Work instruction 1:
From the thread about the DB2 resource agent, copy the words from "Well, OCF_NOT_RUNNING means" to "OCF RA spec.".

━━ Exercise passage ━━

Hi Dejan,
First of all, thanks for your comments!
> > db2_asym.patch:
> > The first one is about the return code of the RA in case the DB2
instance
> > is not availble. I've change the rc to $OCF_ERR_INSTALLED.
>
> I guess that you mean "not installed" which is the case for
> example when the software is on a shared storage. Funny, I
> thought that I did fix this before.
Hmm. Do you mean an installation on a shared file system which is not
mounted on the current host?
> The patch you posted is probably not enough. We have to handle
> differently "not installed" and "not configured". Also, on
> monitor operation, the RA should exit with OCF_NOT_RUNNING.
> Please see if the attached patch works.
Well, OCF_NOT_RUNNING means "_cleanly_" stopped, doesn't it? If vital files
are not available, it's more like "not installed"?!
Btw. I've applied the attached patch and could successfully, stop, start,
monitor, etc. the resource.
Additionally, db2info is more a startup-test to cover cases when DB2 is not
installed or not configured (and to setup some required variables...). If
that's the case, the monitor and status operation will also report not
installed or not configured. Isn't that a normal behaviour? I couldn't
identify the right behaviour in the OCF RA spec.
Acutally, with the current RA, there's no way to figure out if DB2 is
installed or configured correctly. In order to start an instance, you just
issue db2start (~/sqllib/adm contains this file and is a link pointing to
the installation itself) as the instance user, but the home directory may
not be available if it's a shared, not mounted file system. In this
scenario, you're unable to figure out, if DB2 was not configured correctly,
if it's just not installed or if the filesystem is just not available.
As I think further, the only way to handle the different setups, is to tell
the RA more about the environment (actually, this applies to other RAs as
well...). A possible way to do so:
OCF_RESKEY_clustertype = [ full | instance | db ]
OCF_RESKEY_db2dir = <db2 installation dir:-/opt/IBM/db2>
clustertype full:
That'd be the default and means that binary files as well as instances
files are shared and may not be available (during monitoring and status
operations). It covers RA backward compatibility and does not support
asymmetrical clusters. It basically behaves like the current RA
clustertype instance:
uses reskey db2dir to check for binary files (installed), db2home to check
for instance user (configured). Supports asymmetrical clusters, but is not
able to check the configuration in detail...
clustertype db:
Both, the DB2 binaries as well as the instance home directory are local.
It's just the database files which are shared and therefore, no adoption to
db2nodes.cfg is required and binary files (db2dir), as well as the
configuration can be checked...

━━━

Work instruction 2:
Put the rows below, from their first line to the line with "10/15 English &", into a numbered list, leaving out blank lines.

━━ Task inputs ━━

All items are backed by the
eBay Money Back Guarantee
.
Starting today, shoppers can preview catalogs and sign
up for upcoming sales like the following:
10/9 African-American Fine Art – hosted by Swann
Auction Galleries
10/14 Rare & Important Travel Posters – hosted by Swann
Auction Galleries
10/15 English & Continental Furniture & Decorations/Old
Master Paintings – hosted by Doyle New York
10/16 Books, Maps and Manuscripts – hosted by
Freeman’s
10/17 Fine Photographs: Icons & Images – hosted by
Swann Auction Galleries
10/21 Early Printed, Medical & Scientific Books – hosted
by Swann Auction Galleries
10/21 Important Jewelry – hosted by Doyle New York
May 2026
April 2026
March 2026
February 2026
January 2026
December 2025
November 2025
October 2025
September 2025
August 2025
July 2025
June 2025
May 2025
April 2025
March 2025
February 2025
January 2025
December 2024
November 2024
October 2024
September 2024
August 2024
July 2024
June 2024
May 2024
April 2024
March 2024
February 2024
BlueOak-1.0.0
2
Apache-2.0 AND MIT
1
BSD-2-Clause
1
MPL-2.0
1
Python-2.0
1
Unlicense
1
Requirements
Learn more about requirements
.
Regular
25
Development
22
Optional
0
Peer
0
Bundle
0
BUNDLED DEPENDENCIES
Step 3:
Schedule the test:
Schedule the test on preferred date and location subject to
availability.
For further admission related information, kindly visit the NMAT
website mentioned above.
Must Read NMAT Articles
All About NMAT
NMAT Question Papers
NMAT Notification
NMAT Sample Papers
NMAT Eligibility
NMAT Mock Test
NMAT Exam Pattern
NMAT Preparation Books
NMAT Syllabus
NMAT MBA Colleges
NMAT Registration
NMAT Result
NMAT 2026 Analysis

━━━

Answer section 1:
Well, OCF_NOT_RUNNING means "_cleanly_" stopped, doesn't it? If vital files
are not available, it's more like "not installed"?!
Btw. I've applied the attached patch and could successfully, stop, start,
monitor, etc. the resource.
Additionally, db2info is more a startup-test to cover cases when DB2 is not
installed or not configured (and to setup some required variables...). If
that's the case, the monitor and status operation will also report not
installed or not configured. Isn't that a normal behaviour? I couldn't
identify the right behaviour in the OCF RA spec.

Answer section 2:
1. All items are backed by the
2. eBay Money Back Guarantee
3. .
4. Starting today, shoppers can preview catalogs and sign
5. up for upcoming sales like the following:
6. 10/9 African-American Fine Art – hosted by Swann
7. Auction Galleries
8. 10/14 Rare & Important Travel Posters – hosted by Swann
9. Auction Galleries
10. 10/15 English & Continental Furniture & Decorations/Old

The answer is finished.